▶ INSTRUCTIONS FOR THE TASK: Please copy out all of the data below, replacing each "Europa" with "Hotel Europa" and keeping everything else the same.

▶ INPUT MATERIAL:
* * * *

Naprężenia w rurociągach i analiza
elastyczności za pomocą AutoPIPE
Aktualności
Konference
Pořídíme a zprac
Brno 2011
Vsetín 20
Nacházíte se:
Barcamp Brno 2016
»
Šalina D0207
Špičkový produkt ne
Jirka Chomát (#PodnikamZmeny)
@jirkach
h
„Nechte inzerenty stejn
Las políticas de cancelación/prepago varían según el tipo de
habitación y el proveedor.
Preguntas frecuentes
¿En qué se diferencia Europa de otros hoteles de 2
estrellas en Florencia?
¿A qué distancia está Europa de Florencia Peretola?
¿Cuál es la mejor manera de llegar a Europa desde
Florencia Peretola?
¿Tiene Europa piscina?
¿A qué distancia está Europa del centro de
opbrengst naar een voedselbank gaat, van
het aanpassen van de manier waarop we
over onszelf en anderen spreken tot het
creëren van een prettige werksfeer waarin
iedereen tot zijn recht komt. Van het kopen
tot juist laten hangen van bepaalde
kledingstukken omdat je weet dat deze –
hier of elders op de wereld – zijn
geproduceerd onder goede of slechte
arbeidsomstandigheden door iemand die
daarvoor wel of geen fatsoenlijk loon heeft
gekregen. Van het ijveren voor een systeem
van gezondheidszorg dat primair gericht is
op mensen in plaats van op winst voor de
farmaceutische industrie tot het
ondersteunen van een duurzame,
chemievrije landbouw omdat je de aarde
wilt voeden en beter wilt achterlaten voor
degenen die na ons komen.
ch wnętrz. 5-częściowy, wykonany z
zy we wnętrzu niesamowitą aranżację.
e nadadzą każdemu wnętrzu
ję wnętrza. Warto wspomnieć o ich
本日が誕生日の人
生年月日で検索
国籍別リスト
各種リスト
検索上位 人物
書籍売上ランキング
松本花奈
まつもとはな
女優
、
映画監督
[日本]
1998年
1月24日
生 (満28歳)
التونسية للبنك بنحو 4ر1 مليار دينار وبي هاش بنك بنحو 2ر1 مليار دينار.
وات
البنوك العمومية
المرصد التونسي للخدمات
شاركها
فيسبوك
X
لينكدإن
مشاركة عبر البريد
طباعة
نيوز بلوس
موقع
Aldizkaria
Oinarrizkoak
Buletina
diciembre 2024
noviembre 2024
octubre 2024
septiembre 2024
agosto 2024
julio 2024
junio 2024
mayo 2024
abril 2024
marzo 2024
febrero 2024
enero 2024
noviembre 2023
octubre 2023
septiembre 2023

* * * *

▶ RESPONSE BELOW:
Naprężenia w rurociągach i analiza
elastyczności za pomocą AutoPIPE
Aktualności
Konference
Pořídíme a zprac
Brno 2011
Vsetín 20
Nacházíte se:
Barcamp Brno 2016
»
Šalina D0207
Špičkový produkt ne
Jirka Chomát (#PodnikamZmeny)
@jirkach
h
„Nechte inzerenty stejn
Las políticas de cancelación/prepago varían según el tipo de
habitación y el proveedor.
Preguntas frecuentes
¿En qué se diferencia Hotel Europa de otros hoteles de 2
estrellas en Florencia?
¿A qué distancia está Hotel Europa de Florencia Peretola?
¿Cuál es la mejor manera de llegar a Hotel Europa desde
Florencia Peretola?
¿Tiene Hotel Europa piscina?
¿A qué distancia está Hotel Europa del centro de
opbrengst naar een voedselbank gaat, van
het aanpassen van de manier waarop we
over onszelf en anderen spreken tot het
creëren van een prettige werksfeer waarin
iedereen tot zijn recht komt. Van het kopen
tot juist laten hangen van bepaalde
kledingstukken omdat je weet dat deze –
hier of elders op de wereld – zijn
geproduceerd onder goede of slechte
arbeidsomstandigheden door iemand die
daarvoor wel of geen fatsoenlijk loon heeft
gekregen. Van het ijveren voor een systeem
van gezondheidszorg dat primair gericht is
op mensen in plaats van op winst voor de
farmaceutische industrie tot het
ondersteunen van een duurzame,
chemievrije landbouw omdat je de aarde
wilt voeden en beter wilt achterlaten voor
degenen die na ons komen.
ch wnętrz. 5-częściowy, wykonany z
zy we wnętrzu niesamowitą aranżację.
e nadadzą każdemu wnętrzu
ję wnętrza. Warto wspomnieć o ich
本日が誕生日の人
生年月日で検索
国籍別リスト
各種リスト
検索上位 人物
書籍売上ランキング
松本花奈
まつもとはな
女優
、
映画監督
[日本]
1998年
1月24日
生 (満28歳)
التونسية للبنك بنحو 4ر1 مليار دينار وبي هاش بنك بنحو 2ر1 مليار دينار.
وات
البنوك العمومية
المرصد التونسي للخدمات
شاركها
فيسبوك
X
لينكدإن
مشاركة عبر البريد
طباعة
نيوز بلوس
موقع
Aldizkaria
Oinarrizkoak
Buletina
diciembre 2024
noviembre 2024
octubre 2024
septiembre 2024
agosto 2024
julio 2024
junio 2024
mayo 2024
abril 2024
marzo 2024
febrero 2024
enero 2024
noviembre 2023
octubre 2023
septiembre 2023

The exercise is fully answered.